Nipples sometimes bleed, and some of that blood can be sucked by a child.

Is it harmful to the child?

What effects can it have?

1 Answer 1


In rare cases, if mom has certain types of inffectious diseases, this can be a problem because they can spread - but for most people not at all. In fact, it is completely normal for blood to be in the milk (especially with first-time moms) anyway (even with healthy nipples). You just don't always see it because it is in such small amounts.

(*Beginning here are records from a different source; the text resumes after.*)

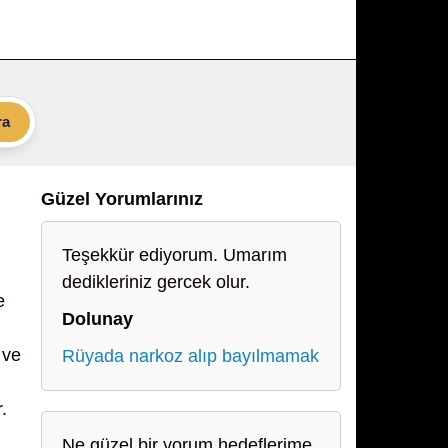
ra
Güzel Yorumlarınız
Teşekkür ediyorum. Umarım
dedikleriniz gercek olur.
e
Dolunay
 ve
Rüyada narkoz alıp bayılmamak
.
Ne güzel bir yorum hedeflerime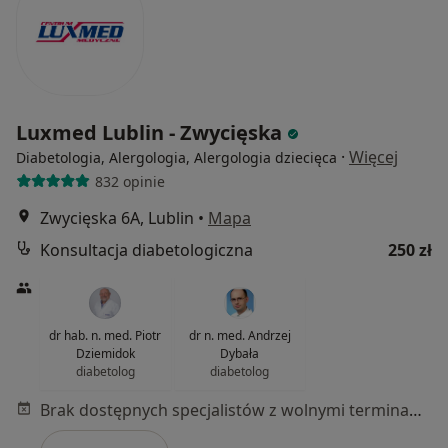
Luxmed Lublin - Zwycięska
·
Więcej
Diabetologia, Alergologia, Alergologia dziecięca
832 opinie
Zwycięska 6A, Lublin
•
Mapa
Konsultacja diabetologiczna
250 zł
dr hab. n. med. Piotr
dr n. med. Andrzej
Dziemidok
Dybała
diabetolog
diabetolog
Brak dostępnych specjalistów z wolnymi terminami w tym centrum medycznym.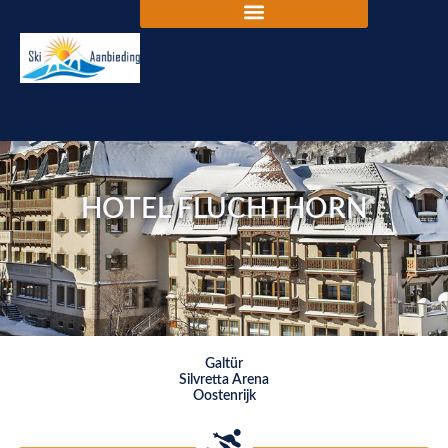
HOTEL FLUCHTHORN
Galtür
Silvretta Arena
Oostenrijk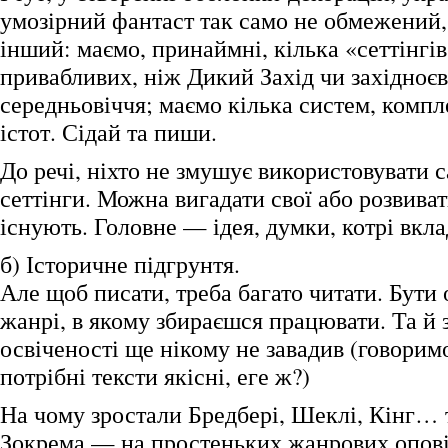
умозірний фантаст так само не обмежений, 
інший: маємо, принаймні, кілька «сеттінгі
привабливих, ніж Дикий Захід чи західноє
середньовіччя; маємо кілька систем, компл
істот. Сідай та пиши.
До речі, ніхто не змушує використовувати 
сеттінги. Можна вигадати свої або розвиват
існують. Головне — ідея, думки, котрі вкл
б) Історичне підгрунтя.
Але щоб писати, треба багато читати. Бути
жанрі, в якому збираєшся працювати. Та й 
освіченості ще нікому не завадив (говорим
потрібні тексти якісні, еге ж?)
На чому зростали Бредбері, Шеклі, Кінг… т
Зокрема — на простеньких жанрових опові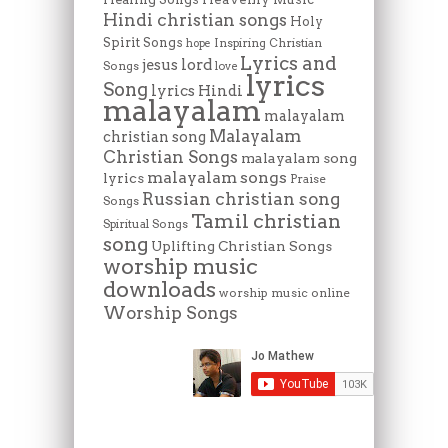
Hindi christian songs
Holy
Spirit Songs
Inspiring Christian
hope
Lyrics and
lord
jesus
Songs
love
lyrics
Song
lyrics Hindi
malayalam
malayalam
Malayalam
christian song
Christian Songs
malayalam song
malayalam songs
lyrics
Praise
Russian christian song
Songs
Tamil christian
Spiritual Songs
song
Uplifting Christian Songs
worship music
downloads
worship music online
Worship Songs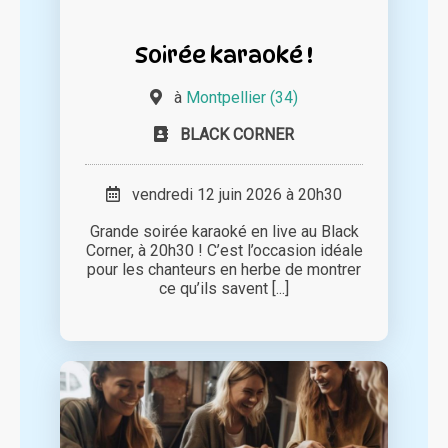
Soirée karaoké !
à
Montpellier (34)
BLACK CORNER
vendredi 12 juin 2026 à 20h30
Grande soirée karaoké en live au Black
Corner, à 20h30 ! C’est l’occasion idéale
pour les chanteurs en herbe de montrer
ce qu’ils savent [...]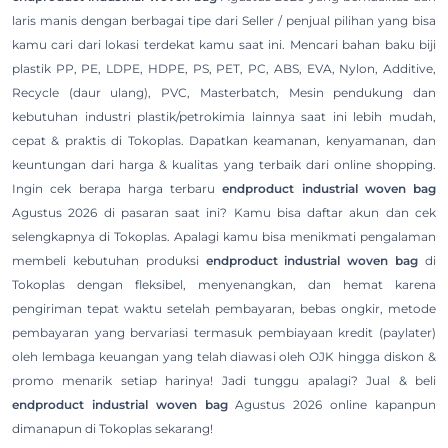
laris manis dengan berbagai tipe dari Seller / penjual pilihan yang bisa
kamu cari dari lokasi terdekat kamu saat ini. Mencari bahan baku biji
plastik PP, PE, LDPE, HDPE, PS, PET, PC, ABS, EVA, Nylon, Additive,
Recycle (daur ulang), PVC, Masterbatch, Mesin pendukung dan
kebutuhan industri plastik/petrokimia lainnya saat ini lebih mudah,
cepat & praktis di Tokoplas. Dapatkan keamanan, kenyamanan, dan
keuntungan dari harga & kualitas yang terbaik dari online shopping.
Ingin cek berapa harga terbaru
endproduct industrial woven bag
Agustus 2026 di pasaran saat ini? Kamu bisa daftar akun dan cek
selengkapnya di Tokoplas. Apalagi kamu bisa menikmati pengalaman
membeli kebutuhan produksi
endproduct industrial woven bag
di
Tokoplas dengan fleksibel, menyenangkan, dan hemat karena
pengiriman tepat waktu setelah pembayaran, bebas ongkir, metode
pembayaran yang bervariasi termasuk pembiayaan kredit (paylater)
oleh lembaga keuangan yang telah diawasi oleh OJK hingga diskon &
promo menarik setiap harinya! Jadi tunggu apalagi? Jual & beli
endproduct industrial woven bag
Agustus 2026 online kapanpun
dimanapun di Tokoplas sekarang!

It can make mom sore if the blood is there because of nipple cracking though, it can be painful for mom. There is an art to breast-feeding so that mom doesn't have to experience much of things like cracked nipples and it takes a bit of learning but here are some things mom can do to help prevent both:

  • Make sure baby's mouth is all the way on when latching. To really get baby fully latched on, her mouth should be wide open and it will feel a bit like the breast is being shoved on her, but it helps her feed better too so don't be ginger about it. Really press her head onto the breast when in the process of latching. Now, if the baby seems to be having trouble breathing, you are probably pressing too hard, but most moms are too gentle about it. Baby sucking on only the nipple will lead to cracked and painful nipples though.
  • Use a pillow or boppy to lift baby up so she is aligned with the breast properly. If she is too low it creates extra strain on mom's nipples, breasts and back.
  • Use a moisturizer after pumping or nursing. They make moisturizers specifically for this that are thick and will stay put even under nursing pads, but also be safe for baby, but chapsticks like you use on lips will work too in a pinch. I really like lansinoh because it was easy to find, smooth and easy to put on and is mostly lanolin and natural.
  • Use the right position for you and baby. The standard nursing hold that is always pictured is not the only way. I was surprised to learn how many different ways there are to hold baby while she is nursing. To avoide putting lots of pressure on one specific spot, a different hold might work while a cracked nipple heals. There were times when I found the football hold to be much more comfortable for me and still great for baby. Switching hold style occasionally just for the sake of switching things up also empties things differently and more fully too (at least in my experience).
  • The book, "The Womanly Art of Breastfeeding" was a wonderful resource for me that I have since passed on to my sister (who passed it on to another one of our sisters) so I can't go look anything up in it for you at the moment, but it was the book I referred to most in those first weeks with baby and for those first weeks back at work. You might see if you can borrow it from a local library or friend if you don't want to buy it, but I really recommend your wife read through it - it will help.

For further information online, this article may be helpful to you as well.

If there are any further difficulties and you can hire a lactation consultant they can be super-helpful as well (our hospital provided one right after birth and for the first month free of charge so check if there is anything like that available to you as well). If that isn't an option, La Leche League is "womanned" with wonderfully sweet, supportive and helpful moms that have been through it too. They are fiercely in support of breastfeeding and the right to breastfeed without shame.

  • Thanks! Though I must point out that your answer answers a different question: "how to avoid bleeding nipples". Perhaps ask the question yourself and Share the same answer for future reference?
    – Dariusz
    Commented Nov 17, 2013 at 14:30
  • You have a point, but I thought the info would be helpful since it seems mom must have a cracked nipple. Commented Nov 17, 2013 at 21:03
  • of course it is, and again thanks - these are useful tips. Asking and self-answering the "how to avoid injured nipples" question might make your work - answer - more easily googlable.
    – Dariusz
    Commented Nov 17, 2013 at 21:22
  • I will share that the second or third time I fed my daughter in the hospital she sucked a huge blood clot out of my breasts; the red tinged milk on her lips was terrifying! A lactation consultant laughed when I asked if it was a problem the next morning and she commented something in the vein of "A little strawberry milk never hurt anyone!"